We are also confronted with new, fundamental questions: how do citizens in liberal democracies work through the ethical, equity and governance challenges these technologies create? And what role can universities play in addressing them?
Universities across the globe are establishing centres to study artificial intelligence, big data and technological innovation. Some of these are discipline-based, focusing on the developments themselves or their social, political and economic implications. As popular concern increases over the governance of technologies and continued alignment with institutional values — but without discouraging innovation — it is essential to work across several disciplines.
Over the past decade, interdisciplinary research has grown to support work that interrogates difficult new topics such as healthcare technology, consumer law, digital markets, digital currencies, new resources and human rights in a digital age. As dean at an Australian law school, I am optimistic about this trend and see it becoming a part of research universities’ DNA.
“Sandboxes” — which allow entrepreneurs to test new technologies without being impeded by existing, and potentially ill-suited, regulation — were pioneered in the UK by the Financial Conduct Authority. Such experimentation allows financial institutions, technology companies and lawyers to shape laws to respond to new financial technologies. In Australia, there have been calls to adopt the sandbox approach more broadly to ensure that new technology and regulation make tech more accessible and not biased against particular social groups.
The need for interdisciplinary work is exemplified by emerging health technologies such as next-generation cellular therapies. Lawyers working alongside biomedical scientists can respond to regulation at each step as the technology advances, rather than belatedly reacting to developments.
As cellular therapy is poised to introduce new functions to the human body, the rules that will inform the appropriate use of this technology are not yet in place. As former Australian high court justice Michael Kirby said in 1979: “All laws, policies and strategies to deal with a new and puzzling challenge having a scientific dimension must be based on good science. Not ignorance, prejudice, unquestioned dogma or even instinctive reaction.”

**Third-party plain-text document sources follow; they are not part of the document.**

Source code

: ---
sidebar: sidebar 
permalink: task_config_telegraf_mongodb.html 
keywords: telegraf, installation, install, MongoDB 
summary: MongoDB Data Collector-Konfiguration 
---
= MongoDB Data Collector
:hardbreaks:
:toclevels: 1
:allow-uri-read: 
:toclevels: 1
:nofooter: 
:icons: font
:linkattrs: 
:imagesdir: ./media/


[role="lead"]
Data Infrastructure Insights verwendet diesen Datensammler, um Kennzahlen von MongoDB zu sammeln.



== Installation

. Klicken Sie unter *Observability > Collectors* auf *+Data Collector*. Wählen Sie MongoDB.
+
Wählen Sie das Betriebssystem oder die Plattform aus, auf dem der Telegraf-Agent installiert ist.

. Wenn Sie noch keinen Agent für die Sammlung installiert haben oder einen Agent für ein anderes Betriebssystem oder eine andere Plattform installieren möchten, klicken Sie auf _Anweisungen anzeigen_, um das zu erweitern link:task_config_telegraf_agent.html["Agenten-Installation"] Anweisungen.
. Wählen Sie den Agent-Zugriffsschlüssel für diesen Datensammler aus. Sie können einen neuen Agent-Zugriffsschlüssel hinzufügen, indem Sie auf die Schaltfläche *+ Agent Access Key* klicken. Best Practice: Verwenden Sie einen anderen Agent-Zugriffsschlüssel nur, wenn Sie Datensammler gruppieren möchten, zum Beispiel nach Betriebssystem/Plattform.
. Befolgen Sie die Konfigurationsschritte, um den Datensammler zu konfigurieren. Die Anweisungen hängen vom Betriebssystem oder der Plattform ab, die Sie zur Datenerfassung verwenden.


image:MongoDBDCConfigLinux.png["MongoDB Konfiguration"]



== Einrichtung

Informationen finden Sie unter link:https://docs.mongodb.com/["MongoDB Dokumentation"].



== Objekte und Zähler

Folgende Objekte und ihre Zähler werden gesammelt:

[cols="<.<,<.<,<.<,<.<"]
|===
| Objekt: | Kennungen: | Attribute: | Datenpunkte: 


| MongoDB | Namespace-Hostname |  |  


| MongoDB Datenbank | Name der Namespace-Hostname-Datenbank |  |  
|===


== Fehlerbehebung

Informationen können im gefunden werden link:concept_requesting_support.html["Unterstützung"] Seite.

Universities have an important role to play instilling an interdisciplinary approach. The Melbourne Social Equity Institute, for example, formed an interdisciplinary research team, with expertise in how consumer law, human rights law and policy, disability rights, social work, and mental health law work. The aim was to improve access to telecommunications, energy, and water services for consumers with cognitive disabilities. The team consulted with members of these groups to develop tailored support strategies and consumer information that is easier to understand. It incorporated design techniques and content that does not rely on heavy, legalistic text.
Leveraging work done in other jurisdictions can be very beneficial to interdisciplinary work: connections must be fostered through exchange programmes, working with business and industry, and developing the next generation of academics to ensure they are internationally mobile.
Universities also need to adapt their curriculums to ensure that law graduates can work with technology and interrogate its impacts. Law schools across the globe, including my own, are introducing design courses and new subjects that challenge students to move beyond doctrinal categories when problem solving. Law is adept at change. The lawyer of today and tomorrow has to steward rational, careful and creative legal development.
A clear vision of what a legal work force will look like in the future is impossible. But what we do know is that lawyers will need to be able to unpack what is unique and beneficial about new technologies, what is merely old technology presented as something new and shiny, and what poses significant risks to democratic institutions and requires regulatory oversight.
For this, law graduates need to draw on their legal skills as well as insights from computer science, ethics, psychology, economics, health, history and beyond. At Melbourne Law School, our Masters programme brings together legal and non-legal graduates, including students from the health, engineering, construction, government, mining and financial services sectors. We afford an interdisciplinary education, because it is critical to our technology-infused future.